Başta kendi nefsime, sonra müslüman kardeşlerime,
yöneticilere ve iyiliği emir, kötülüğü men faaliyetinde bulunanlara nasihat
olmasını umarak aktarıyorum:
İmam Abdulvehhab eş-Şa’rânî rahimehullah şöyle demiştir:
“Kötülüğe karşı bilfiil buğz ve adaveti ortaya koymak bazen
mendup ve mustehab, bazen de farzdır. Günahkâr ve fasıklar ise çeşitli
mertebelerde bulunurlar. Onlara karşı yapılacak en faziletli tavır hangisidir?
Hepsine karşı aynı tavır mı takınılır?”
Bilinmesi gerekir ki, Allah’ın emrine muhalefet eden ya
akidesinde muhalefet eder, ya da amelinde muhalefet eder. Akidelerde muhalefet
eden ya inkârcıdır, ya da bir bid’atçıdır. Bid’atçi ise ya başkalarını bid’atine
davet eden biridir, ya da aczinden veya isteyerek sükût ediyordur.
Akidesi bozukluğu genel olarak üç kısımdır:
Birincisi: Küfürdür. Şayet savaşılacak kâfirlerden
ise öldürülmeyi ve esir edilmeyi hak eder. Bu sınıf için ikisinden daha hafif
bir üçüncü hüküm yoktur.
Ancak zımmî (yani müslüman devlete vergi vererek yaşayan
Ehl-i Kitap kâfirleri veya anlaşmalı) kâfirlerden ise ona eziyet edilmesi caiz
olmadığından, ancak ondan yüz çevirmek, yolun en dar yerine sıkıştırarak selama
onun başlamasına zorlamak, selam verdiği zaman da “ve aleyke” şeklinde cevapla
yetinerek hakarette bulunmak gerekir.
Yine onlar giyimlerinde, bineklerinde, eyerlerinde ve silahlarında
müslümanlardan farklı duruma getirilir. Ata binemezler, silah taşıyamazlar, bir
parmak kalınlığında zimmilere mahsus bir yün kuşak bağlarlar ve müslümanların
eyerlerinden kullanamazlar.
Zimmilerin kadınları da hol ve hamamlarda müslüman
kadınlarından ayrı tutulur. Kendilerine istiğfar ve dua yapılmaması için
zamanında tanıtılırlar.
En uygun olanı zımmi ile bir araya gelmekten ve muamele
etmekten, onlarla karşılıklı yemekten sakınmaktır. Zımmî ile neş’elenmek,
dostlara yapıldığı gibi ona yakınlık ve samimiyet göstermek, harama yakın
mekruhtur.
Nitekim Allah Teâlâ şöyle buyurur: “Allah’a ve ahiret
gününe iman eden hiçbir kavmi, Allah’a ve rasulüne muhalefete kalkışan
kimselere sevgi besler bulamazsın. İsterse o muhalifler babaları, oğulları,
kardeşleri veya akrabaları olsun.” (Mucadele 22)

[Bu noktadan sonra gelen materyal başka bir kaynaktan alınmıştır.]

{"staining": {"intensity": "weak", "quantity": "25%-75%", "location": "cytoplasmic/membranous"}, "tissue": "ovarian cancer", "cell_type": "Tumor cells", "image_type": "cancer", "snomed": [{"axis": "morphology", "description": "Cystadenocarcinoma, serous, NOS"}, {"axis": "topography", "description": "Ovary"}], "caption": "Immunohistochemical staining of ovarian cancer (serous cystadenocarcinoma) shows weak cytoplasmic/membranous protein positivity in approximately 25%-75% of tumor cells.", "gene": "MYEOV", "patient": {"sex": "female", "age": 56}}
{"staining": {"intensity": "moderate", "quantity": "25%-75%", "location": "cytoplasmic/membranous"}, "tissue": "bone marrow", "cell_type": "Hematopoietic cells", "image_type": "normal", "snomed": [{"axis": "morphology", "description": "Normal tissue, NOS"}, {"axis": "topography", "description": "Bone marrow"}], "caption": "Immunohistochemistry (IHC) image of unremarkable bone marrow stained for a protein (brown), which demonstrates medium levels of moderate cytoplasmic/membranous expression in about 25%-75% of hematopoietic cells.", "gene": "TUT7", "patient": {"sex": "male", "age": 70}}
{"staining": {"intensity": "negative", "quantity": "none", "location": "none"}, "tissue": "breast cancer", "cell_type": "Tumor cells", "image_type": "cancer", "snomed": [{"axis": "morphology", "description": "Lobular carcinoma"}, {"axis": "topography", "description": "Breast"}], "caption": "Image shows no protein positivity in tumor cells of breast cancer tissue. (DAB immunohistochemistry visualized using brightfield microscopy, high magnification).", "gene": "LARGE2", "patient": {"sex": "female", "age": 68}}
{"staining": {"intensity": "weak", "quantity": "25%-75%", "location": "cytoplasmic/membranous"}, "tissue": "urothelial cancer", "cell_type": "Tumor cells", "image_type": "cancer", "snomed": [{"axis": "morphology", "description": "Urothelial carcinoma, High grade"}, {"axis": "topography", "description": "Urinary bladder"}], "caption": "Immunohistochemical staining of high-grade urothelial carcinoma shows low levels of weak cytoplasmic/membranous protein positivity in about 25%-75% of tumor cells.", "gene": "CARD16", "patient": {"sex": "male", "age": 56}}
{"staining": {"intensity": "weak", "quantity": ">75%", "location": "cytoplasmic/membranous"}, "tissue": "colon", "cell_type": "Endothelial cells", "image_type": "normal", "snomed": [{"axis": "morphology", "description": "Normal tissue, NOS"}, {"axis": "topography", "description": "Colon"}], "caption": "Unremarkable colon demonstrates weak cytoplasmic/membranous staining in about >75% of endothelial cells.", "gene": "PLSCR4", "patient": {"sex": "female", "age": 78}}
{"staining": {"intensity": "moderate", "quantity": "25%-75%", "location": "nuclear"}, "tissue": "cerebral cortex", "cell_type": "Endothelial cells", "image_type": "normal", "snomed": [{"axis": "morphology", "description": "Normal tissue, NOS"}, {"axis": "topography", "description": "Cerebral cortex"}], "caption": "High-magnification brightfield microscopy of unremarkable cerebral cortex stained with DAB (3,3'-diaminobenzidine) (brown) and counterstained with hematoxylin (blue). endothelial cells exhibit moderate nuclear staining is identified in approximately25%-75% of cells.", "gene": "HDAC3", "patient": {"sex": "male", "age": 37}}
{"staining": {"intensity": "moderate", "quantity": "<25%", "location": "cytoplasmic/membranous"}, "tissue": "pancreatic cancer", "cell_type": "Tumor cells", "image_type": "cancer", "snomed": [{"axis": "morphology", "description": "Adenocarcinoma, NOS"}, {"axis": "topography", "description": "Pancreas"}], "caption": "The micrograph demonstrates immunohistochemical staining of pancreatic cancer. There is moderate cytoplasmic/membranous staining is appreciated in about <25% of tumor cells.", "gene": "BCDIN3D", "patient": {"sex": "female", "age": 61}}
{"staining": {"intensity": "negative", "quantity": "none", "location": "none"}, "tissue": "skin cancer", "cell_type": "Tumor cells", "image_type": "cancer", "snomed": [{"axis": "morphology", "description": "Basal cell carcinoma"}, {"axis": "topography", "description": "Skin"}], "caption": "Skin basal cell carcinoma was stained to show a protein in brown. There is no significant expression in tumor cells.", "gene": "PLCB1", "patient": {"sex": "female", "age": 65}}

“Ey iman edenler! Benim ve sizin düşmanınız olanları dost
edinmeyin.” (Nisa 144)
Rasûlullah sallallahu aleyhi ve sellem de: “Mü’min ile
müşriğin ateşleri buluşmaz (geçinemez, dost olamazlar)” buyurmuştur.
İkincisi: Bid’atine davet eden bid’atçidir. Eğer bid’ati
küfrü gerektiren bir şey ise, onun durumu zımmî’nin durumundan daha ağırdır.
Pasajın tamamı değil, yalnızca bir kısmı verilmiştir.